PROBLEM TO SOLVE
Retype the data below verbatim; pictures do not belong in the copy.

DATA RECORDS
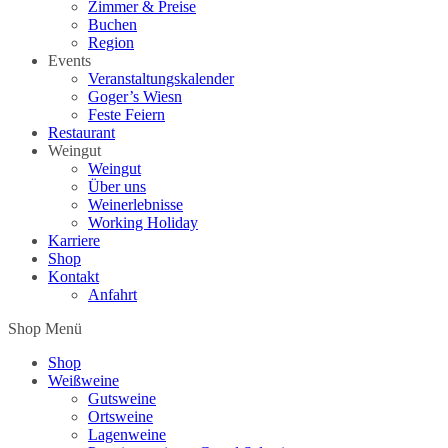
Zimmer & Preise
Buchen
Region
Events
Veranstaltungskalender
Goger’s Wiesn
Feste Feiern
Restaurant
Weingut
Weingut
Über uns
Weinerlebnisse
Working Holiday
Karriere
Shop
Kontakt
Anfahrt
Shop Menü
Shop
Weißweine
Gutsweine
Ortsweine
Lagenweine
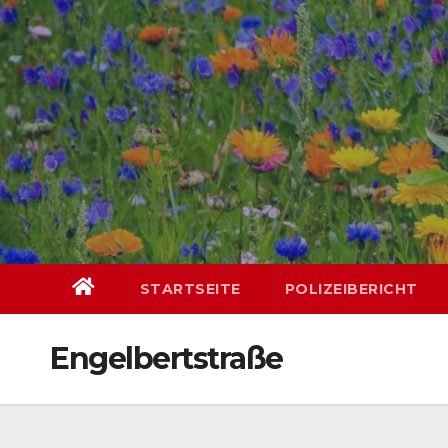
Skip
springen
to
content
STARTSEITE
POLIZEIBERICHT
Engelbertstraße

ANSWER SPACE
Zimmer & Preise
Buchen
Region
Events
Veranstaltungskalender
Goger’s Wiesn
Feste Feiern
Restaurant
Weingut
Weingut
Über uns
Weinerlebnisse
Working Holiday
Karriere
Shop
Kontakt
Anfahrt
Shop Menü
Shop
Weißweine
Gutsweine
Ortsweine
Lagenweine
Skip
springen
to
content
STARTSEITE
POLIZEIBERICHT
Engelbertstraße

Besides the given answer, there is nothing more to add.